Something that is interesting about Baileys is that - so far as I can work out - the tradition of both diary and whisky/whiskey production seems to have continued for a great many years without anybody coming up with the idea of marrying them together. The cream in Bailey's is preserved by the alcohol - the manufacturers claim that you can still consume it for up to 2 years after manufacture - even if left unrefrigerated and in an open bottle. That would have been a neat trick to pull off in bygone days.

The OP (and other stuff I read off the back of it) says that it took a while for the food scientists to get the product stable, so I suspect it's not just a matter of sloshing the ingredients around in a pail. Also, distillation as we know it is a relatively recent invention, only really kicking off in Europe in the 15th century with recognisable spirits like gin becoming commercialised 200 years later. Keeping milk fresh when you've got the cows to hand isn't such a thing, and making cheese is probably better at keeping it useful over time. And would it really be a good use of alcohol before industrial distillation? I know that if I had a cow and a still, I'd not mix my drinks...

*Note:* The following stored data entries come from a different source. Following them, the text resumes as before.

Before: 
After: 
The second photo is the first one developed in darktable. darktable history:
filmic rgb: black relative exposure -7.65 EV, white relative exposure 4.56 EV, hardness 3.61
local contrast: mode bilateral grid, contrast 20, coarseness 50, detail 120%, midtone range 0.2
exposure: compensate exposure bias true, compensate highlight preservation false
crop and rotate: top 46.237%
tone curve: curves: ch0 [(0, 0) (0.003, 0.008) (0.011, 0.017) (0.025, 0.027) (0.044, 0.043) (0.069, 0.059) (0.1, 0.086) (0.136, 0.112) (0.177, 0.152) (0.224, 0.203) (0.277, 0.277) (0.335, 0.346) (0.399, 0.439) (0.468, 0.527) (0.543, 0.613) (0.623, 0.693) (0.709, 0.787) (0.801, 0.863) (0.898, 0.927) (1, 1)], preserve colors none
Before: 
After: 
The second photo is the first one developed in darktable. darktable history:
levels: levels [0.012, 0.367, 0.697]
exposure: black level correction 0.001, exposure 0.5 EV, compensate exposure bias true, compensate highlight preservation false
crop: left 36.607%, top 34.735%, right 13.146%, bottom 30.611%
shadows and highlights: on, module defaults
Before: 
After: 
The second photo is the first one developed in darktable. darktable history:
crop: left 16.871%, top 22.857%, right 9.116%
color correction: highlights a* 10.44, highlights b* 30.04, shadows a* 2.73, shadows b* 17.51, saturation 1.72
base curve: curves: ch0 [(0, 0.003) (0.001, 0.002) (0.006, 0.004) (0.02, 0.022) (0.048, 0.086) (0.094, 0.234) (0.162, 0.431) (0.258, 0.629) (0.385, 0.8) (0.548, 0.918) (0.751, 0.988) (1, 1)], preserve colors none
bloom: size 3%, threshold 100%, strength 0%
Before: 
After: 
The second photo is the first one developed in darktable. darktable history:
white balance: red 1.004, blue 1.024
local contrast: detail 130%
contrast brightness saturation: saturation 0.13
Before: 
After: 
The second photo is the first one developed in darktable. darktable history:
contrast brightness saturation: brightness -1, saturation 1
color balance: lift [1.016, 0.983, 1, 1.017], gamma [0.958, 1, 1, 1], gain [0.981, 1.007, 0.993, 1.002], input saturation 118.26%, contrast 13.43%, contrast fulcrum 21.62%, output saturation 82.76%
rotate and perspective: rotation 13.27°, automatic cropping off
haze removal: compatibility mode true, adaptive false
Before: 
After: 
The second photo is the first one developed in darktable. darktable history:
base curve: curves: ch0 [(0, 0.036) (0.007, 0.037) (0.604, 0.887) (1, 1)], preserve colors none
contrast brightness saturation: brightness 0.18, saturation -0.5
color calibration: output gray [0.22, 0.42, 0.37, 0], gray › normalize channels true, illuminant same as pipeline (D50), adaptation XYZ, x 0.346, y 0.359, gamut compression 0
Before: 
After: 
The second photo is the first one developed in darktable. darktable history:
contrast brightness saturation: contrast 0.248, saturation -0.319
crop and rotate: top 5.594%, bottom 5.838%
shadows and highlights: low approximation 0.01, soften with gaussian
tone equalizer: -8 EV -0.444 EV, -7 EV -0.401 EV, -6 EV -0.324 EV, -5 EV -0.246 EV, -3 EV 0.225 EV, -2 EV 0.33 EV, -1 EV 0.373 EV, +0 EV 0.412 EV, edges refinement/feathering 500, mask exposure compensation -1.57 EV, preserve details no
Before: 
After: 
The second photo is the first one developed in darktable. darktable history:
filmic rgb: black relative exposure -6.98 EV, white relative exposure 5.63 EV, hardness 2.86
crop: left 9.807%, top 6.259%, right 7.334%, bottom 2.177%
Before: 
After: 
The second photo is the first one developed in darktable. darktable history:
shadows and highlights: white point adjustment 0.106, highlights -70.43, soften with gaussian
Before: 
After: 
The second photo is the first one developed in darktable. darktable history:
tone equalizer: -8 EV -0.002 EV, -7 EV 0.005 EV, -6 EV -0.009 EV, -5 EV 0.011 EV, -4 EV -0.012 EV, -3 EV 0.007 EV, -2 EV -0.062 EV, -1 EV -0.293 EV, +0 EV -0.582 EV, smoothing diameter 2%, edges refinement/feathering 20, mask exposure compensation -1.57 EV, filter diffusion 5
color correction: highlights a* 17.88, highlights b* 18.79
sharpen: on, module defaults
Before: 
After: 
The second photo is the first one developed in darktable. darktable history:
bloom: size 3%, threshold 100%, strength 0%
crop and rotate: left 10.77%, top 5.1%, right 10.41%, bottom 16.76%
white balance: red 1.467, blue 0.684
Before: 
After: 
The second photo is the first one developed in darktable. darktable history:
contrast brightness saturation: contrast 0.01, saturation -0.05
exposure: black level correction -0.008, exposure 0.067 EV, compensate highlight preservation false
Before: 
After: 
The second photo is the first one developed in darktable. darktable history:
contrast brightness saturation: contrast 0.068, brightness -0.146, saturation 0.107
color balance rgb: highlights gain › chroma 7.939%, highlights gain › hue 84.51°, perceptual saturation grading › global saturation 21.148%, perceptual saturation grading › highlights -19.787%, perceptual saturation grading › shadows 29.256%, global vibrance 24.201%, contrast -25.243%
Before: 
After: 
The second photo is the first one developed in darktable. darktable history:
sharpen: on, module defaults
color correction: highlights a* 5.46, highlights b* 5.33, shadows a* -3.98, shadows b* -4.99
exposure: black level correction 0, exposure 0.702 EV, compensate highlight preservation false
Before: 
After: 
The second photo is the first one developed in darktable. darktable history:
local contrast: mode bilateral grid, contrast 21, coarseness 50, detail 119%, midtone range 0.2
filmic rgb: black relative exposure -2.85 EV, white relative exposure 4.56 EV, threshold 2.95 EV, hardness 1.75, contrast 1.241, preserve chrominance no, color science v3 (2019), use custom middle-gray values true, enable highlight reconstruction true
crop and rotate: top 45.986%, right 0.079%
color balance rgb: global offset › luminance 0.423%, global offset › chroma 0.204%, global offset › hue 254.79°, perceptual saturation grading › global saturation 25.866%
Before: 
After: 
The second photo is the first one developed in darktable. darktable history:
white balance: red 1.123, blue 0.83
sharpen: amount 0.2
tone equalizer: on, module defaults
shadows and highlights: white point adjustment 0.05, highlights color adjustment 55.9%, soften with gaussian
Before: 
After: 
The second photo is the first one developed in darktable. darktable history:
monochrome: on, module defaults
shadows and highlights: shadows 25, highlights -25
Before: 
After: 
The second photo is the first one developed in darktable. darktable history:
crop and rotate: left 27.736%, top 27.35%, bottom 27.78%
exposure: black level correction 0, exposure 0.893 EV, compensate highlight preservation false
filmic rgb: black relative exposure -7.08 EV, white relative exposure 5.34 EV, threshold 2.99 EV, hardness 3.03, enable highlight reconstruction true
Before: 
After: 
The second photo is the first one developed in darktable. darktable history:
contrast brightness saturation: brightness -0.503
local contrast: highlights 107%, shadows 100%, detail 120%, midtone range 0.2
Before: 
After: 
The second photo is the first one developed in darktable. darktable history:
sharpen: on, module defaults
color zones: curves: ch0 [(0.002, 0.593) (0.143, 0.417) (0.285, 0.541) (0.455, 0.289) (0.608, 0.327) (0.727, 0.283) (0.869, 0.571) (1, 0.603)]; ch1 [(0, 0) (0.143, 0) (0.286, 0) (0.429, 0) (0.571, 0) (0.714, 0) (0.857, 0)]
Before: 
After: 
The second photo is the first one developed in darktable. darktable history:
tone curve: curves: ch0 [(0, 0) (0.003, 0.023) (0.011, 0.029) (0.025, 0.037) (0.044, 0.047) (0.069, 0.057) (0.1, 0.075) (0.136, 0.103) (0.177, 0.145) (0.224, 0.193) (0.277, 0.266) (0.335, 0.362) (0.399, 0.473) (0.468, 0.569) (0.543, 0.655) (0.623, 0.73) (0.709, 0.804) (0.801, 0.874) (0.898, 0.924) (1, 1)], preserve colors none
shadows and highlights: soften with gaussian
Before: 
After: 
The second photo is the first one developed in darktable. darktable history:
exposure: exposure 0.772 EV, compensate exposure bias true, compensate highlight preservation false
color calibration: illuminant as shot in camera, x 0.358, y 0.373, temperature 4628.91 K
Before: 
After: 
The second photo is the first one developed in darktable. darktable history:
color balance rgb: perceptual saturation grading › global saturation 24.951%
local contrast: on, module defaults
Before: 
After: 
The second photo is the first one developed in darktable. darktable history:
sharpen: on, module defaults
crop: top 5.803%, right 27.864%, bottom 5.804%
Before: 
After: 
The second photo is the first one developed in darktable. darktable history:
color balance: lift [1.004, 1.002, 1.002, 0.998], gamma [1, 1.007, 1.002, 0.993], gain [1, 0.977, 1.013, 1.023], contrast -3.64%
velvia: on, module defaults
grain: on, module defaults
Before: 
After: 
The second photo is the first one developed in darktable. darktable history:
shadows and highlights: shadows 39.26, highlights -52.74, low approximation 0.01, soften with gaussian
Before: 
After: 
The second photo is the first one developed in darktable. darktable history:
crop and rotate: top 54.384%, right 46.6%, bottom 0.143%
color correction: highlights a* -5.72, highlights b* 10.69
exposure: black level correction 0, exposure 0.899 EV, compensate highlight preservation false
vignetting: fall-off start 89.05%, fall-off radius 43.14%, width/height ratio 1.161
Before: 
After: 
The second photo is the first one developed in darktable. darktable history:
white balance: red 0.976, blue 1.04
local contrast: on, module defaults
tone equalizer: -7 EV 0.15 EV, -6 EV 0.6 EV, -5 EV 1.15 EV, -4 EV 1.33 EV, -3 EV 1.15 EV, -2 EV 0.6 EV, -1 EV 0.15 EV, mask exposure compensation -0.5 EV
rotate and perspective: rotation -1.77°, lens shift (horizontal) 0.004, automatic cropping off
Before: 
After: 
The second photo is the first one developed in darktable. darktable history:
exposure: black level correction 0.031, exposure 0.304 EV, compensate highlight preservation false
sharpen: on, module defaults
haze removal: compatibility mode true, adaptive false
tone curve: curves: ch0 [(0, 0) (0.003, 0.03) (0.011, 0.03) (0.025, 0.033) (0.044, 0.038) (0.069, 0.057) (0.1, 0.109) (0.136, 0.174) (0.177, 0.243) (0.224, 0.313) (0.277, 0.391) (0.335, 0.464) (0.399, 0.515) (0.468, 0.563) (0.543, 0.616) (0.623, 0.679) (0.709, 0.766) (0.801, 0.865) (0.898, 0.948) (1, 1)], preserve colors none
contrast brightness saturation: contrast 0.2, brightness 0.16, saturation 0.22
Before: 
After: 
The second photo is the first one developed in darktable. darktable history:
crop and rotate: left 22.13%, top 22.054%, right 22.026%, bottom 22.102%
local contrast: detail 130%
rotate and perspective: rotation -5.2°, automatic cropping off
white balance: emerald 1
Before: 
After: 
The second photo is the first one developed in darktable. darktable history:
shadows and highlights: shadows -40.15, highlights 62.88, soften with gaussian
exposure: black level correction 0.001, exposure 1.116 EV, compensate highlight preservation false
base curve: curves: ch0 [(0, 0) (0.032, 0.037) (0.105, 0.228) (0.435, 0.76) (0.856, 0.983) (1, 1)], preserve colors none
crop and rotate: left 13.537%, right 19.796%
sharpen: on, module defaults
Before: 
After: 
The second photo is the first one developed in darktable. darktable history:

But a good question, and I think a 'Why didn't the ancients have Baileys?' documentary would be a very interesting thing to watch. Much like 'Why didn't the Romans have hot air balloons?'
posted by Devonian at 5:15 PM on October 12 [2 favorites]


a fiendish thingy: "but it lasts for like six weeks"

well maybe in your house
posted by chavenet at 7:10 AM on October 13 [1 favorite]


Man, nothing reminds you you're on vacation like a major quantity of Bailey's in your morning coffee. Also, if you're on a part of the plane where liquor is free, and it's morning, and you order coffee and Bailey's, your neighbors will look at you like you're a goddamn wizard, Harry.

Carolans does not taste right to me but St Brendan's sure does and it's half the price.
posted by ftm at 7:22 PM on October 13


Long ago my mom got remarried on a boat in the Potomac River. In winter.

Because the wedding was on a boat my brother and I were obliged to wear light blue Oxford button-downs and khakis (both polyester) and boat shoes. And we didn't like the new husband very much.

So we turned to the warming comfort of Grand Marnier. A lot. By the martini glass.

Drink, mingle, drink, drink, mingle, drink... was a our pattern. Until we got back to the bar and asked for two more Grand Marniers. They were out.

We drank all the Grand Marnier on the boat.
posted by kirkaracha at 7:26 PM on October 13 [2 favorites]


The OP (and other stuff I read off the back of it) says that it took a while for the food scientists to get the product stable, so I suspect it's not just a matter of sloshing the ingredients around in a pail.
At this stage, purely in the interests of accuracy you understand, I could go and slosh some ingredients around in a pail to see how easy it was and how long it keeps. Or I could search Youtube and find that Loretta has already been there - note how she points out that her recipe is (for Australians at least) quite a lot less expensive than the real thing - and that it keeps in the fridge for "up to 2 months". So my guess is that there is nothing too tricky going on here.

For those who don't come from Ireland or Scotland, it is difficult to appreciate just how widely a dram of whisk(e)y was applied to solve everyday problems: porridge tasking a bit bland? new puppy crying at night? trying not to catch a cold? stressful flight across the Atlantic on a blustery day coming up? baby has croup?
- so the idea of mixing it with cream must have been around for a while by any law of probability (hell - they probably fed it to the calves like that sometimes). But it took the liqueur craze of the 1970s to popularise the concept.